▸ TASK PROMPT: Below this sentence is a listing; return exactly its lines from the one with "[78,708,335,721] Measurments have" to the one with "(875, 386) none -> [379,726,405,737] J/K", both kept, and nothing more.

▸ EXERCISE INPUT:

----

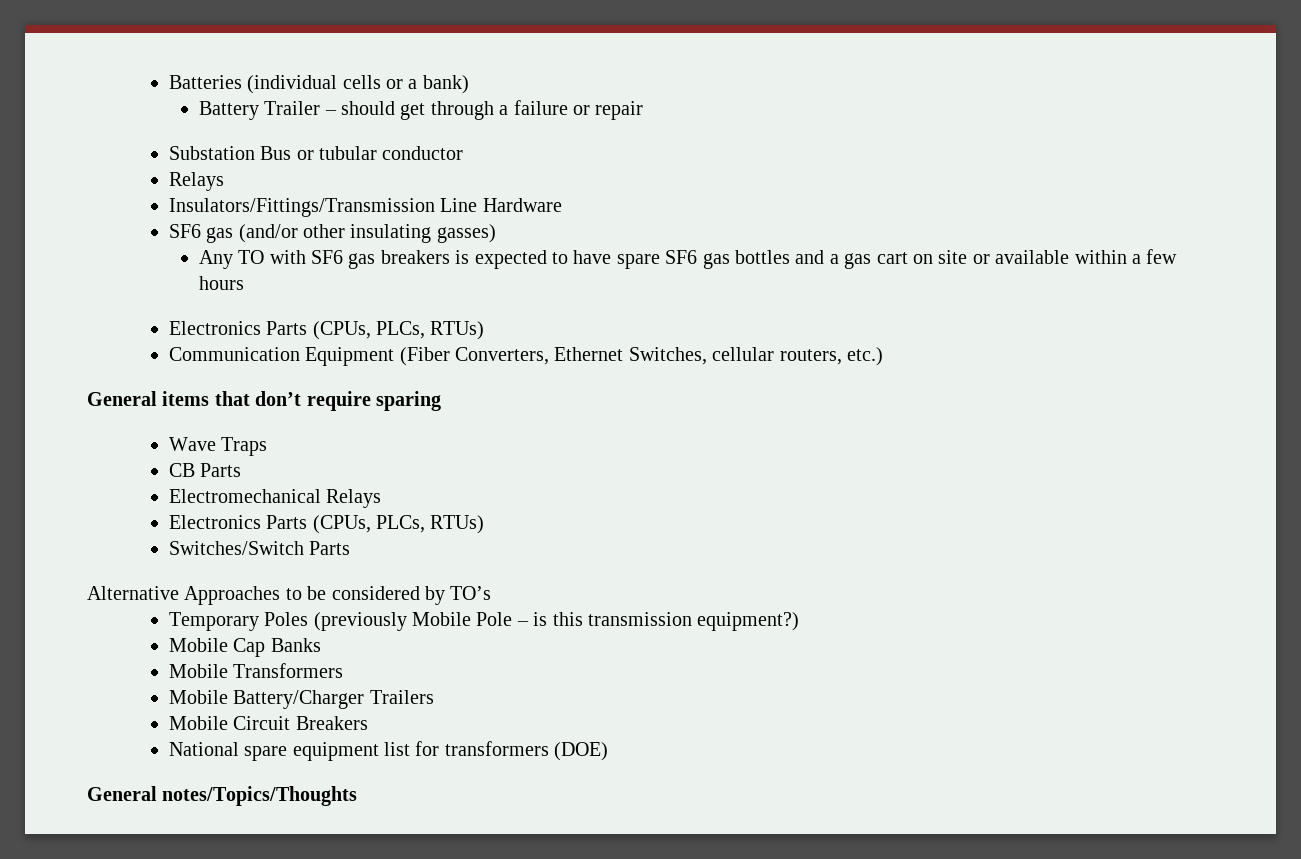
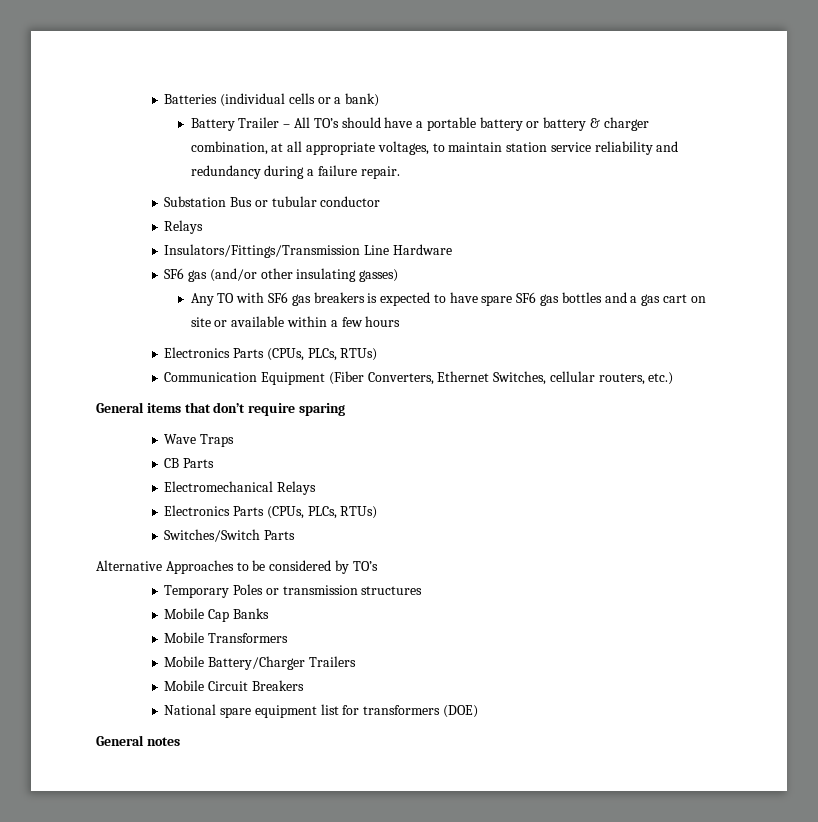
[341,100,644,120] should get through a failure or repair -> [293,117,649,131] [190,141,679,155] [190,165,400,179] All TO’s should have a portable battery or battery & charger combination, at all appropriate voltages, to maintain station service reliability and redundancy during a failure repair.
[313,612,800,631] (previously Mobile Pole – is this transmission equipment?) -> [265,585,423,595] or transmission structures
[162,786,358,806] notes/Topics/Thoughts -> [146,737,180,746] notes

----

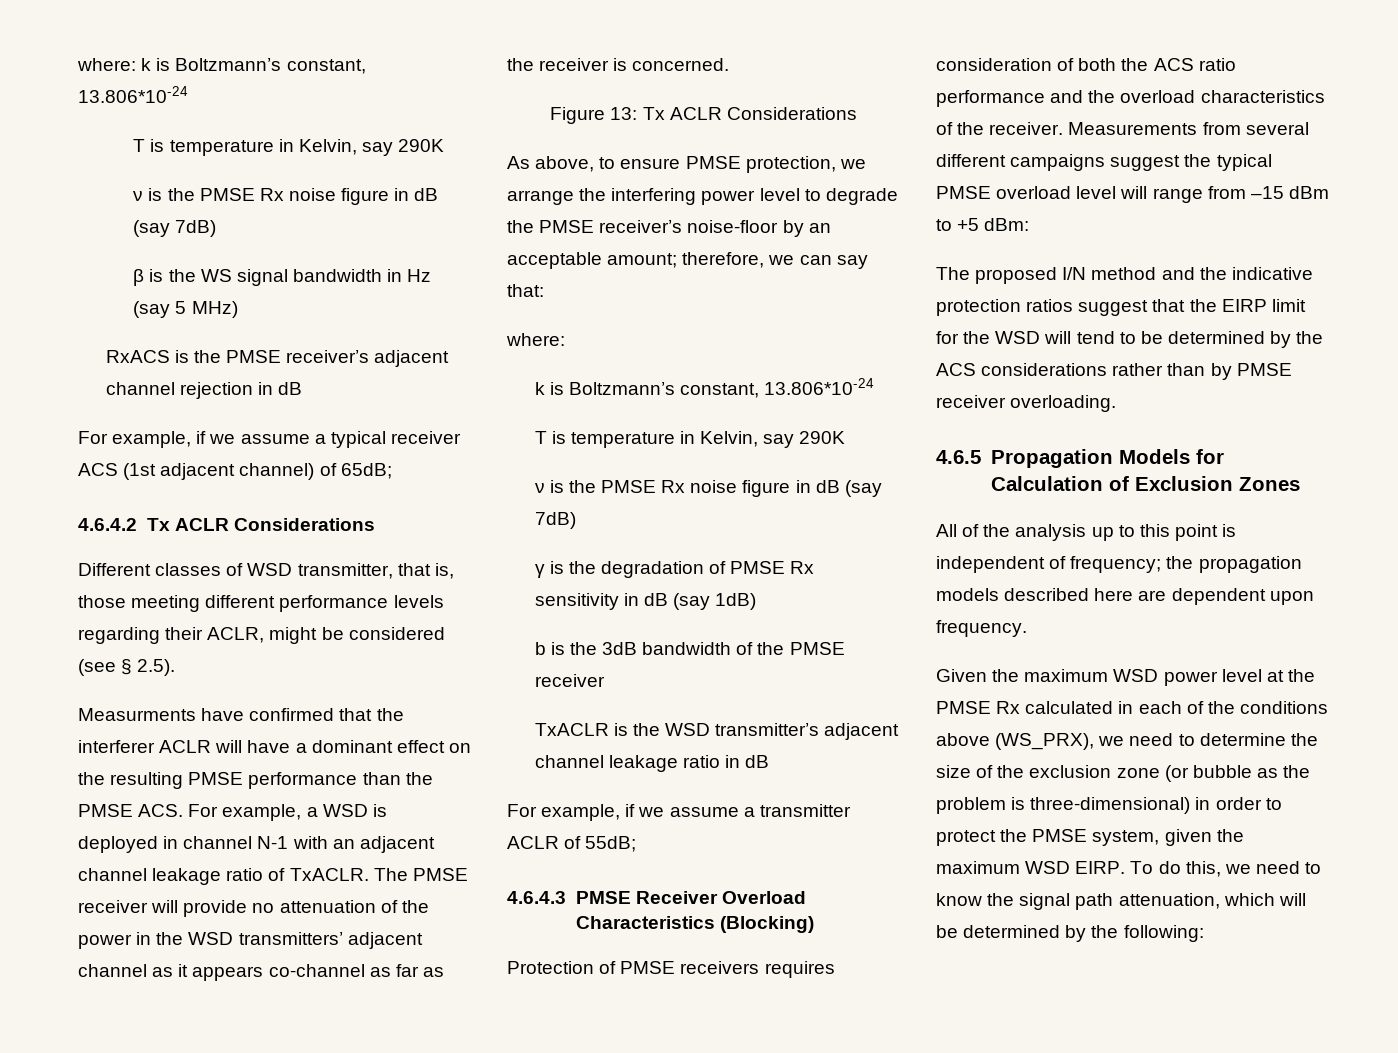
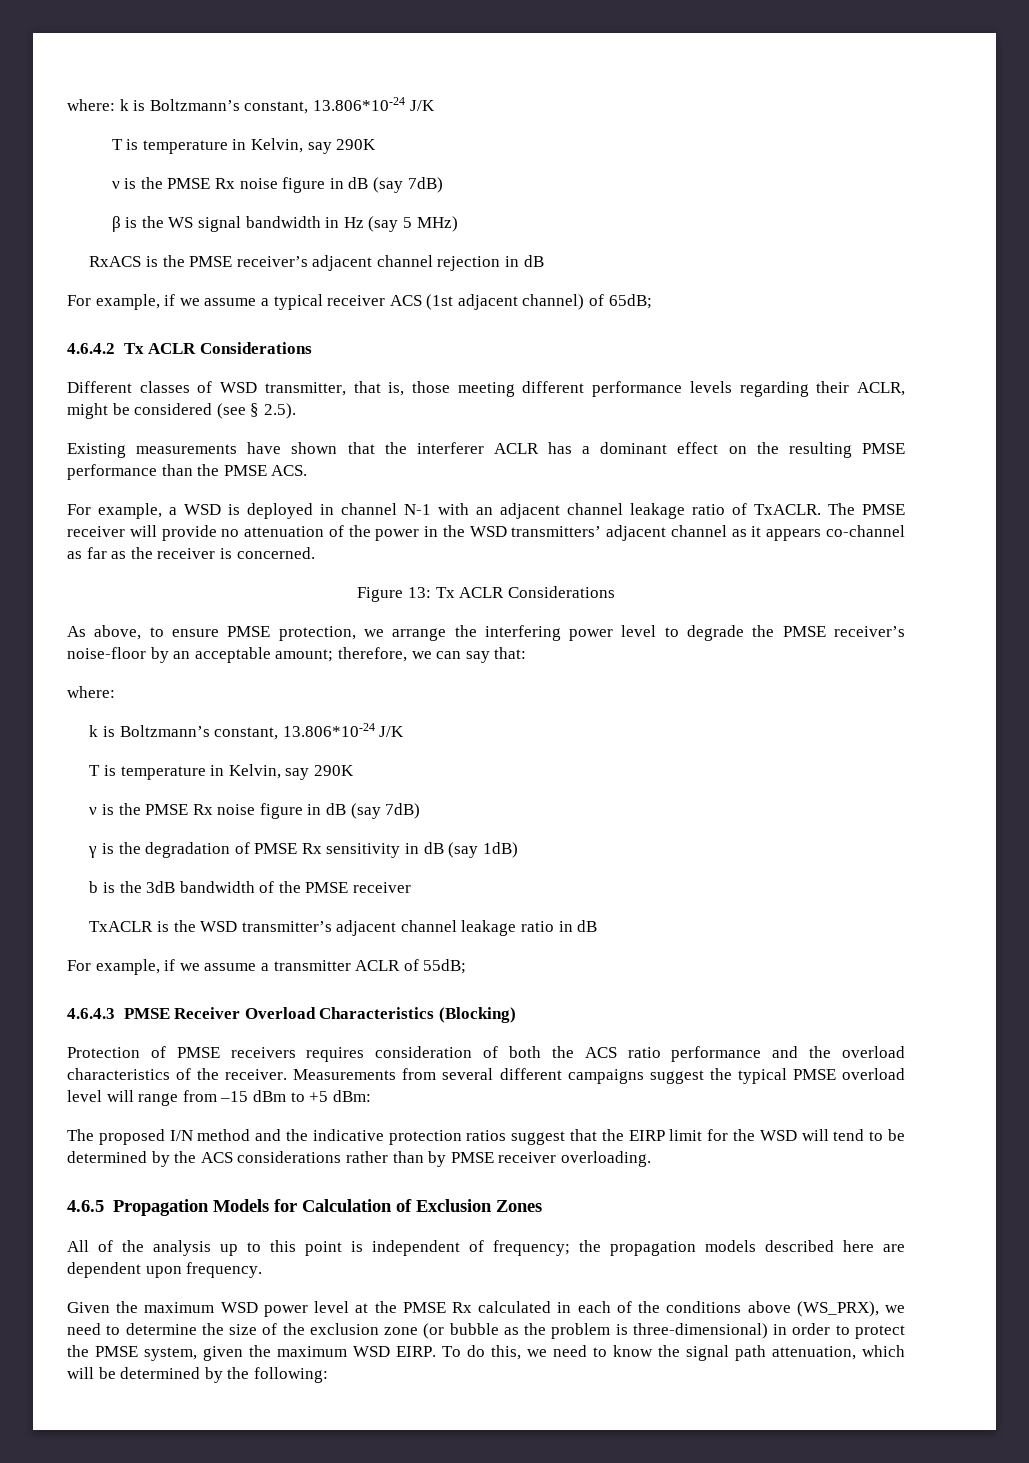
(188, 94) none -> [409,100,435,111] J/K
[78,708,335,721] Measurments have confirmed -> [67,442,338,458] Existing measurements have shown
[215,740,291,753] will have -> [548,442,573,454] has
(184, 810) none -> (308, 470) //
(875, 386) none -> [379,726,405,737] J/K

----

▸ TASK OUTPUT:
[78,708,335,721] Measurments have confirmed -> [67,442,338,458] Existing measurements have shown
[215,740,291,753] will have -> [548,442,573,454] has
(184, 810) none -> (308, 470) //
(875, 386) none -> [379,726,405,737] J/K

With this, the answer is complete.